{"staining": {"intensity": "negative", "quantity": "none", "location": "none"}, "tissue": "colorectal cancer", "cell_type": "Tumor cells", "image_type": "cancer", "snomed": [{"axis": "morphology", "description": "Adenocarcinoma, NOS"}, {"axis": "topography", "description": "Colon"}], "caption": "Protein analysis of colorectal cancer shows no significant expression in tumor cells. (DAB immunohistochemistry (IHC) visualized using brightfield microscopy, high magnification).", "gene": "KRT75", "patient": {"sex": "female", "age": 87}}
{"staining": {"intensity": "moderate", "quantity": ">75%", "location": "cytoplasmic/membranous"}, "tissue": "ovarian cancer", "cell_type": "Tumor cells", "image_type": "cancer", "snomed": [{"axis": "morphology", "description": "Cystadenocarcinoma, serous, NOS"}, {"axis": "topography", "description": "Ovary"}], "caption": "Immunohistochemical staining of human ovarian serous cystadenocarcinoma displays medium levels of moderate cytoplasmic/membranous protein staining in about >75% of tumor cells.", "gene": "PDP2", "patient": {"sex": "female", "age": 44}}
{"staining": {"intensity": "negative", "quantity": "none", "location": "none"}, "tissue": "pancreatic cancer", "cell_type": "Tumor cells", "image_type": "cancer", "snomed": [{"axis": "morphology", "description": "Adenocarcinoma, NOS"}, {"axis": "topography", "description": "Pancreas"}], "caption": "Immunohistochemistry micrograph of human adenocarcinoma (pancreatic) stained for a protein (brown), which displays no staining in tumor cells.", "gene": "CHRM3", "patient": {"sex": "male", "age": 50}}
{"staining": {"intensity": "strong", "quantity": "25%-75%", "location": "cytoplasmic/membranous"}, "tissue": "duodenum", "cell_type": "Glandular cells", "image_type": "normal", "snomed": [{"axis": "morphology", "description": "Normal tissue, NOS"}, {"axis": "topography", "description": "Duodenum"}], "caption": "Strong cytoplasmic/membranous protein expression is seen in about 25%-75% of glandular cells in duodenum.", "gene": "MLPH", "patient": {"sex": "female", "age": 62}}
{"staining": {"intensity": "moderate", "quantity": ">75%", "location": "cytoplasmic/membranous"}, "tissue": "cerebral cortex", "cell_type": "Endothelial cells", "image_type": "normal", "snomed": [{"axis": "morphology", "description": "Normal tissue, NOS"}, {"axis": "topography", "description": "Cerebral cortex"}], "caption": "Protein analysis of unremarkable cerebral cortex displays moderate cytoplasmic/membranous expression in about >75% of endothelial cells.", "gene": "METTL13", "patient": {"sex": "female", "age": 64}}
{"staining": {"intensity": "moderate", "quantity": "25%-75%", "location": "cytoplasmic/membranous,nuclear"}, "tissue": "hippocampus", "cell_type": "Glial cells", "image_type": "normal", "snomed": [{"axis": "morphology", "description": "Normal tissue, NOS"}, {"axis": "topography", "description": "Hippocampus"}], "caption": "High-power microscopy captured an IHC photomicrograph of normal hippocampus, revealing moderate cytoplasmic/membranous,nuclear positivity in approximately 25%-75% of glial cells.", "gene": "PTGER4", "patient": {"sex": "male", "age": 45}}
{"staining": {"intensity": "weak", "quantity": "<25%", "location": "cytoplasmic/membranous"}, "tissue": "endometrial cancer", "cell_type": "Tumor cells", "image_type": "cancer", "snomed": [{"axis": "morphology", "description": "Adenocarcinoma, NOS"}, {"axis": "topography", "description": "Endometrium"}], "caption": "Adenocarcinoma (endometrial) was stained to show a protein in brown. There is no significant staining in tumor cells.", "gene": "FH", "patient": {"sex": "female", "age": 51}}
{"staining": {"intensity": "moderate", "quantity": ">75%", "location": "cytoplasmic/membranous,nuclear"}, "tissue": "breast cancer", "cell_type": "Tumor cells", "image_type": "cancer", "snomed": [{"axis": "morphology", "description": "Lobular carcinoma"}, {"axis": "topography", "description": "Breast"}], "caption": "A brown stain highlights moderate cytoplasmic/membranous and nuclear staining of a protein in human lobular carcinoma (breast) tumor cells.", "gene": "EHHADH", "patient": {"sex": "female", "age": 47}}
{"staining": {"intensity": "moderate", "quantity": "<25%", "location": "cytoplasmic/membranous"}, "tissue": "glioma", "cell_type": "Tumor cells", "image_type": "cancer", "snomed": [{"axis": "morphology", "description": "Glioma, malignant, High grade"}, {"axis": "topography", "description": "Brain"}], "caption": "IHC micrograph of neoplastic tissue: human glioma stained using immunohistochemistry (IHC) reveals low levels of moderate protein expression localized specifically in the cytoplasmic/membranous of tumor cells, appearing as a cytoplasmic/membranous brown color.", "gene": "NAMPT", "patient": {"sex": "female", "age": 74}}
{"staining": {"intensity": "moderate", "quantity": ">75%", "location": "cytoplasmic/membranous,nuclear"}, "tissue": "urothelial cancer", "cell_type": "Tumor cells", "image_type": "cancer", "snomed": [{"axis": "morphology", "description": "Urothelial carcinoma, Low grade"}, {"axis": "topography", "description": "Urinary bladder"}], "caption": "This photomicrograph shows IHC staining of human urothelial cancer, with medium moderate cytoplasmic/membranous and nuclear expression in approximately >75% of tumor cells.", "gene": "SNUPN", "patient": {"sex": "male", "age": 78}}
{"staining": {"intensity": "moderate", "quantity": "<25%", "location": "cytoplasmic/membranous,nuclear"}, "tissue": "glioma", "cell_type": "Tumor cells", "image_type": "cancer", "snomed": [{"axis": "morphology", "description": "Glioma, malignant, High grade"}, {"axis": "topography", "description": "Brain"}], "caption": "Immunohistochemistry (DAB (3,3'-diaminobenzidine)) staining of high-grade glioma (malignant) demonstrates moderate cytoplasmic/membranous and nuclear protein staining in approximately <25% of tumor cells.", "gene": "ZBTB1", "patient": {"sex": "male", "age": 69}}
# # # # #
Each entry above must be repeated exactly, with nothing dropped.

{"staining": {"intensity": "negative", "quantity": "none", "location": "none"}, "tissue": "colorectal cancer", "cell_type": "Tumor cells", "image_type": "cancer", "snomed": [{"axis": "morphology", "description": "Adenocarcinoma, NOS"}, {"axis": "topography", "description": "Colon"}], "caption": "Protein analysis of colorectal cancer shows no significant expression in tumor cells. (DAB immunohistochemistry (IHC) visualized using brightfield microscopy, high magnification).", "gene": "KRT75", "patient": {"sex": "female", "age": 87}}
{"staining": {"intensity": "moderate", "quantity": ">75%", "location": "cytoplasmic/membranous"}, "tissue": "ovarian cancer", "cell_type": "Tumor cells", "image_type": "cancer", "snomed": [{"axis": "morphology", "description": "Cystadenocarcinoma, serous, NOS"}, {"axis": "topography", "description": "Ovary"}], "caption": "Immunohistochemical staining of human ovarian serous cystadenocarcinoma displays medium levels of moderate cytoplasmic/membranous protein staining in about >75% of tumor cells.", "gene": "PDP2", "patient": {"sex": "female", "age": 44}}
{"staining": {"intensity": "negative", "quantity": "none", "location": "none"}, "tissue": "pancreatic cancer", "cell_type": "Tumor cells", "image_type": "cancer", "snomed": [{"axis": "morphology", "description": "Adenocarcinoma, NOS"}, {"axis": "topography", "description": "Pancreas"}], "caption": "Immunohistochemistry micrograph of human adenocarcinoma (pancreatic) stained for a protein (brown), which displays no staining in tumor cells.", "gene": "CHRM3", "patient": {"sex": "male", "age": 50}}
{"staining": {"intensity": "strong", "quantity": "25%-75%", "location": "cytoplasmic/membranous"}, "tissue": "duodenum", "cell_type": "Glandular cells", "image_type": "normal", "snomed": [{"axis": "morphology", "description": "Normal tissue, NOS"}, {"axis": "topography", "description": "Duodenum"}], "caption": "Strong cytoplasmic/membranous protein expression is seen in about 25%-75% of glandular cells in duodenum.", "gene": "MLPH", "patient": {"sex": "female", "age": 62}}
{"staining": {"intensity": "moderate", "quantity": ">75%", "location": "cytoplasmic/membranous"}, "tissue": "cerebral cortex", "cell_type": "Endothelial cells", "image_type": "normal", "snomed": [{"axis": "morphology", "description": "Normal tissue, NOS"}, {"axis": "topography", "description": "Cerebral cortex"}], "caption": "Protein analysis of unremarkable cerebral cortex displays moderate cytoplasmic/membranous expression in about >75% of endothelial cells.", "gene": "METTL13", "patient": {"sex": "female", "age": 64}}
{"staining": {"intensity": "moderate", "quantity": "25%-75%", "location": "cytoplasmic/membranous,nuclear"}, "tissue": "hippocampus", "cell_type": "Glial cells", "image_type": "normal", "snomed": [{"axis": "morphology", "description": "Normal tissue, NOS"}, {"axis": "topography", "description": "Hippocampus"}], "caption": "High-power microscopy captured an IHC photomicrograph of normal hippocampus, revealing moderate cytoplasmic/membranous,nuclear positivity in approximately 25%-75% of glial cells.", "gene": "PTGER4", "patient": {"sex": "male", "age": 45}}
{"staining": {"intensity": "weak", "quantity": "<25%", "location": "cytoplasmic/membranous"}, "tissue": "endometrial cancer", "cell_type": "Tumor cells", "image_type": "cancer", "snomed": [{"axis": "morphology", "description": "Adenocarcinoma, NOS"}, {"axis": "topography", "description": "Endometrium"}], "caption": "Adenocarcinoma (endometrial) was stained to show a protein in brown. There is no significant staining in tumor cells.", "gene": "FH", "patient": {"sex": "female", "age": 51}}
{"staining": {"intensity": "moderate", "quantity": ">75%", "location": "cytoplasmic/membranous,nuclear"}, "tissue": "breast cancer", "cell_type": "Tumor cells", "image_type": "cancer", "snomed": [{"axis": "morphology", "description": "Lobular carcinoma"}, {"axis": "topography", "description": "Breast"}], "caption": "A brown stain highlights moderate cytoplasmic/membranous and nuclear staining of a protein in human lobular carcinoma (breast) tumor cells.", "gene": "EHHADH", "patient": {"sex": "female", "age": 47}}
{"staining": {"intensity": "moderate", "quantity": "<25%", "location": "cytoplasmic/membranous"}, "tissue": "glioma", "cell_type": "Tumor cells", "image_type": "cancer", "snomed": [{"axis": "morphology", "description": "Glioma, malignant, High grade"}, {"axis": "topography", "description": "Brain"}], "caption": "IHC micrograph of neoplastic tissue: human glioma stained using immunohistochemistry (IHC) reveals low levels of moderate protein expression localized specifically in the cytoplasmic/membranous of tumor cells, appearing as a cytoplasmic/membranous brown color.", "gene": "NAMPT", "patient": {"sex": "female", "age": 74}}
{"staining": {"intensity": "moderate", "quantity": ">75%", "location": "cytoplasmic/membranous,nuclear"}, "tissue": "urothelial cancer", "cell_type": "Tumor cells", "image_type": "cancer", "snomed": [{"axis": "morphology", "description": "Urothelial carcinoma, Low grade"}, {"axis": "topography", "description": "Urinary bladder"}], "caption": "This photomicrograph shows IHC staining of human urothelial cancer, with medium moderate cytoplasmic/membranous and nuclear expression in approximately >75% of tumor cells.", "gene": "SNUPN", "patient": {"sex": "male", "age": 78}}
{"staining": {"intensity": "moderate", "quantity": "<25%", "location": "cytoplasmic/membranous,nuclear"}, "tissue": "glioma", "cell_type": "Tumor cells", "image_type": "cancer", "snomed": [{"axis": "morphology", "description": "Glioma, malignant, High grade"}, {"axis": "topography", "description": "Brain"}], "caption": "Immunohistochemistry (DAB (3,3'-diaminobenzidine)) staining of high-grade glioma (malignant) demonstrates moderate cytoplasmic/membranous and nuclear protein staining in approximately <25% of tumor cells.", "gene": "ZBTB1", "patient": {"sex": "male", "age": 69}}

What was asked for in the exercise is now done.